As Polygraph has reported, Bolsonaro said last October that “he wouldn’t buy vaccines from China, even though the health ministry announced the purchase of 46 million doses of China's CoronaVac, and Sao Paulo's Instituto Butantan, one of the world’s leading scientific centers, had received doses of CoronaVac. Bolsonaro reversed himself a month later, saying Brazil would purchase CoronaVac.”
On May 26, Brazil’s Ministry of Health announced that the Pfizer vaccine could be sent to cities beyond state capitals, where they initially were used, given the special storage and transportation needs.
The ministry noted, however, that each state should designate which municipalities should receive the doses. This meant that not all municipalities would receive the Pfizer vaccine, contradicting Bolsonaro’s video portrayal.
Bolsonaro was correct to say that Brazil had administered the fourth-highest number of vaccine doses – behind China, the United States and India. But this does not mean Brazil is vaccinating more of its population than most countries.
It is important to recall that all four nations are among the most populous, and so administering more vaccines is expected, and not necessarily a measure of success.
Brazil's COVID-19 vaccine rollout, which started only on January 18, has been much slower than in many other countries. Critics blame Bolsonaro and his administration for consistently downplaying the seriousness of COVID-19 and working against locally imposed lockdowns and other containment methods.
When it comes to doses per capita, Brazil is administering 32 doses per 100 people, behind 55 countries, according to The New York Times vaccination tracker, which uses data from Our World in Data. The United Arab Emirates, which is in first place, administers 133 doses per 100 people, followed by Israel, administering 117 doses per 100 people.
Moreover, the total number of doses administered is not equal to the number of people vaccinated – considering that most vaccines require two doses.

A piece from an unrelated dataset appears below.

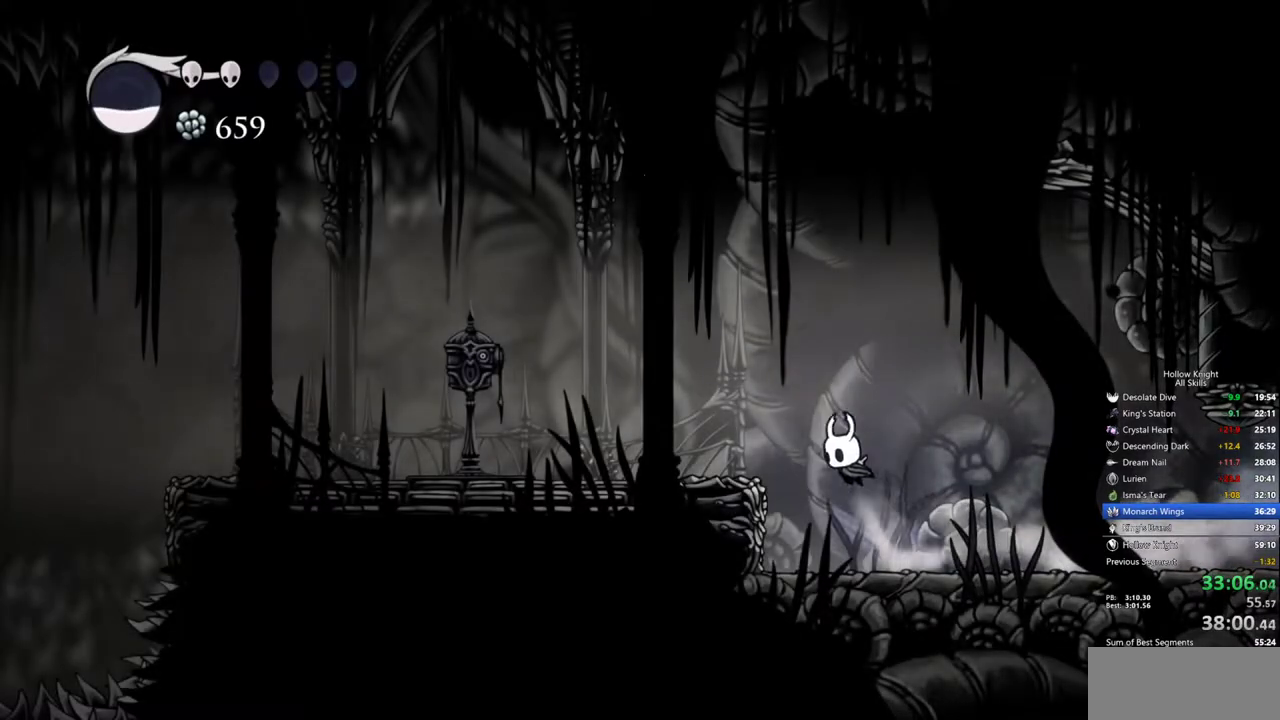
{"keys": ["left"], "events": []}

In fact, Brazil has given at least one shot of the vaccine to 22 percent of the population, and fully vaccinated only half of that – 11 percent. The United States, in comparison, has given at least one shot to 51 percent of its population and fully vaccinated 41 percent.
Brazil’s coronavirus outbreak has exploded since its first case was confirmed in late February 2020, and Bolsonaro has persistently minimized the dangers of COVID-19.
Last year, he said it was “a little cold” and called alarm over the pandemic “hysterical.” He also undermined and tried to overrule isolation orders imposed by state governors and even personally attended anti-lockdown protests.
Bolsonaro embraced the use of hydroxychloroquine for "early treatment” – going as far as to take it after he contracted COVID-19 in July 2020 – and also boosted ivermectin (an anti-parasite medication).
Since the beginning of the pandemic, two Brazilian health ministers left their posts amid disagreements with the president about isolation measures and the use of hydroxychloroquine, an unproven treatment. His third health minister, an army general who specializes in logistics and has no experience in health care, left his post in March amid investigations into his handling of the health care in Manaus. The health ministry is now being led by a fourth minister, Marcelo Queiroga.
On April 27, the Brazilian Senate started investigating the Bolsonaro government’s actions and omissions throughout the pandemic. The probe is expected to last 90 days but could be extended. Civil or criminal actions might be proposed, which could lead the way for an impeachment if the president of the House (Camara dos Deputados) allows for a vote on the matter.
Polygraph has previously reported on the pandemic situation in Brazil, including the shortage and near collapse of the health care system in the state of Amazonas, and the administration’s misleading statements about vaccination, mask use, transmission, and the government’s actions.